(Transcribed page contents)
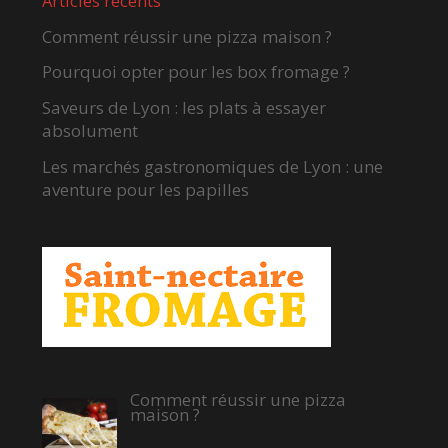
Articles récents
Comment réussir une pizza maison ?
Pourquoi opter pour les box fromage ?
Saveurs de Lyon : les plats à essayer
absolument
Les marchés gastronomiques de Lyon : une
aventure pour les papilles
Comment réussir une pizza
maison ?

...

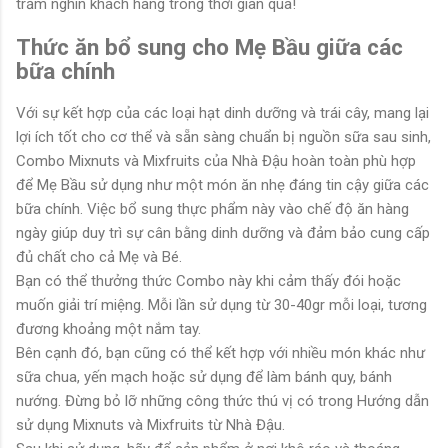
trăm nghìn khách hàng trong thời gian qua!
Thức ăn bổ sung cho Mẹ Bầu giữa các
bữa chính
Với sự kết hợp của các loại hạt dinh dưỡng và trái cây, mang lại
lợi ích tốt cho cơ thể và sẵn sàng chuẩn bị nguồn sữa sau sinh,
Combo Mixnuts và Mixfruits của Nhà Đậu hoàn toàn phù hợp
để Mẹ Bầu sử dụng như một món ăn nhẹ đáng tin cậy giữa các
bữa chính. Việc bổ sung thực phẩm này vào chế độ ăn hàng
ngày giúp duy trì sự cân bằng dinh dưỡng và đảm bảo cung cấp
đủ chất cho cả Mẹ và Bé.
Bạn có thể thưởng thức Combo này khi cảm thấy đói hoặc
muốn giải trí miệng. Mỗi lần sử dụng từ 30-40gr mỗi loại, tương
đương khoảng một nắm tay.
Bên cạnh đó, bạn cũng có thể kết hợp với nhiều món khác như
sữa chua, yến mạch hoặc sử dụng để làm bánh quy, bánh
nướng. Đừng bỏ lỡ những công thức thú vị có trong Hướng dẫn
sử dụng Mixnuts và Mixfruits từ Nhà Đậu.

Exercise prompt: Once you find the line with "đương khoảng một nắm tay." in the entries above, output it and each line after it up to and including the line with "sử dụng Mixnuts và Mixfruits từ Nhà Đậu.", and nothing else.

Solution for this task:
đương khoảng một nắm tay.
Bên cạnh đó, bạn cũng có thể kết hợp với nhiều món khác như
sữa chua, yến mạch hoặc sử dụng để làm bánh quy, bánh
nướng. Đừng bỏ lỡ những công thức thú vị có trong Hướng dẫn
sử dụng Mixnuts và Mixfruits từ Nhà Đậu.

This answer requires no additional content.